Two members of the Donegals were rewarded for outstanding bravery. Before the battle of New Ross a small party of Donegals, Sergeant Finch and twelve soldiers, was surrounded by rebels at Borrisodine. Thanks to Finch’s leadership the rebels were beaten off. As a result of his distinguished conduct Finch was commissioned as an ensign, or second lieutenant. During the battle of New Ross another NCO, Sergeant John Hamilton, showed such bravery and initiative that he, too, was granted a commission as an ensign. At New Ross the Donegals suffered eight men killed, wounded or missing. Sergeant Hamilton was engaged in an action against a rebel attack on the Main Guard, close to the Barrow river, during which he used two ship guns sited there, and ‘very badly mounted’, to stop the onslaught. His commission was due to the recommendation and persistence of his Colonel, Lord Clements, which saw Hamilton being granted an ensigncy in the 1st Regiment of Foot, the Royal Scots.

The Donegal Regiment’s first embodiment, which had begun with its raising in April 1793, ended on 12 May 1802. However, the peace with France was short-lived and the regiment was embodied again on 15 March 1803 and remained so until April 1816. There followed the long disembodiment that saw units decline to cadres and then to names on the Army List. In the 1833 re-numbering of the Militia throughout the UK the Donegals became the 102nd Regiment.

In 1850 the regiment’s Colonel was Lord Leitrim, who had been commissioned in the Donegals in 1796, while Lord Mountcharles was the lieutenant colonel and Sir James Stewart Bt the major. The oldest-dated commission was that of Lieutenant Thomas Perry, who had been commissioned on 8 January 1799. There were six other officers whose first commissions were dated before 1810 and another 18 with commissions from the next decade.

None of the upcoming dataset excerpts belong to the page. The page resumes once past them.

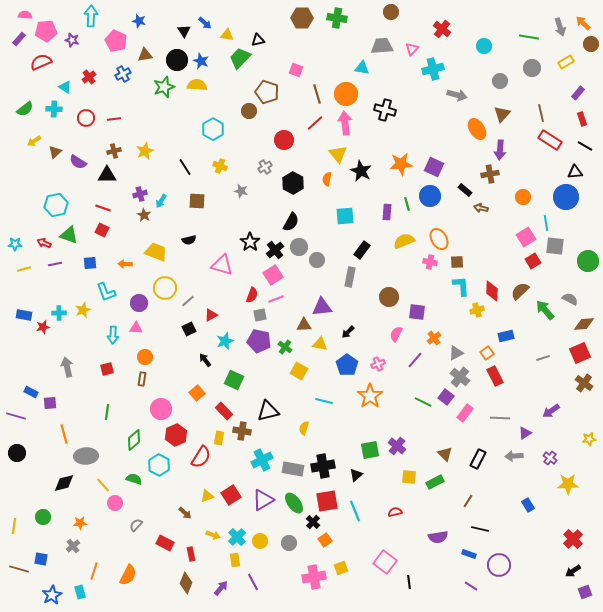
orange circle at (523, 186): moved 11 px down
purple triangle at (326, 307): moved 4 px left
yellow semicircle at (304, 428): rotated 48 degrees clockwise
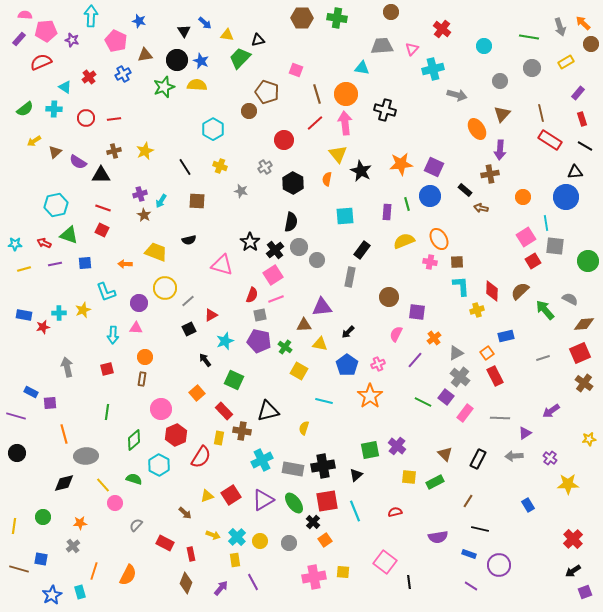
black triangle at (107, 175): moved 6 px left
black semicircle at (291, 222): rotated 18 degrees counterclockwise
blue square at (90, 263): moved 5 px left
yellow square at (341, 568): moved 2 px right, 4 px down; rotated 24 degrees clockwise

By then Ireland had been stricken by the Great Famine, An Gorta Mór (the Great Hunger), and so it seems strange that Donegal, one of the more sparsely populated counties, possessed a Militia regiment of 12 companies in 1852. In that year a new Militia Act was passed to revive and re-organise the Militia throughout the UK. For the first time the Militia was to have artillery who could, if necessary, take over coast defences and forts from the Royal Artillery. As a result, in 1855, four of the Donegal Regiment’s companies were converted to artillery as the Donegal Artillery Militia, a name that first appeared on the Army List in December 1854. In March 1855 the first officers were gazetted and Lieutenant Colonel R.R. Fisher took command. The unit’s name was changed officially in November 1855 to The Donegal Artillery (The Prince of Wales’s) with Sir James Annesley Stewart Bt as Honorary Colonel and headquarters in Letterkenny.

As the Donegal Artillery was being formed, the Prince of Wales’s Donegal Regiment of Militia was being embodied for the Crimean War. Embodiment began in January 1855 and lasted until August 1856. Then followed embodiment for the Indian Mutiny, from November 1857 to May 1858. The Artillery volunteered for foreign service during the Mutiny but the offer was not accepted.

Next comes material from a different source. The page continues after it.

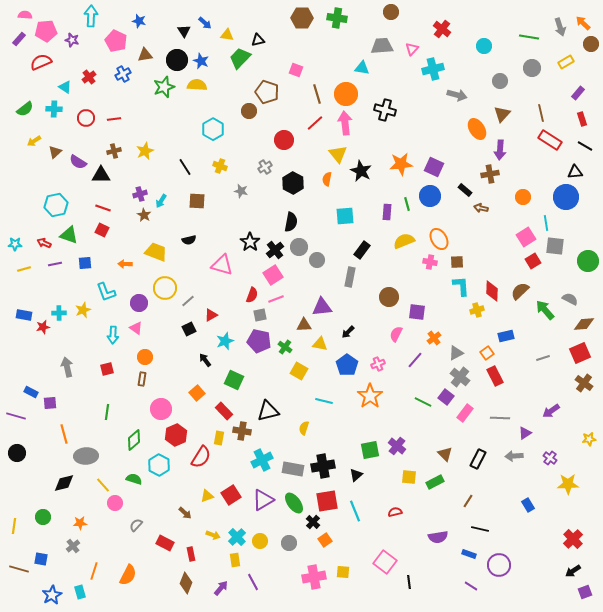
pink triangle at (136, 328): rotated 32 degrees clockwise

On 9 May 1900 the Donegal Regiment was again embodied, this time for the South African War. By now, under the Childers Reforms of 1881, it had become the 5th Battalion of the Royal Inniskilling Fusiliers. Embodiment lasted until 3 July 1901. A service company of the Donegal Artillery deployed to South Africa, where it served alongside a company of the Antrim Artillery and earned a DCM and three Mentions in Despatches and suffered four dead from disease.

With the creation of the Territorial Force in Great Britain and the demise of most of the Militia, surviving Militia units became part of the newly-created Special Reserve. However, some battalions were disbanded, among them the 5th Inniskillings, thus bringing to an end the story of the Prince of Wales’s Donegal Regiment of Militia. The Donegal Artillery, also assigned to the Special Reserve in 1908, suffered disbandment too, its story coming to an end in 1909.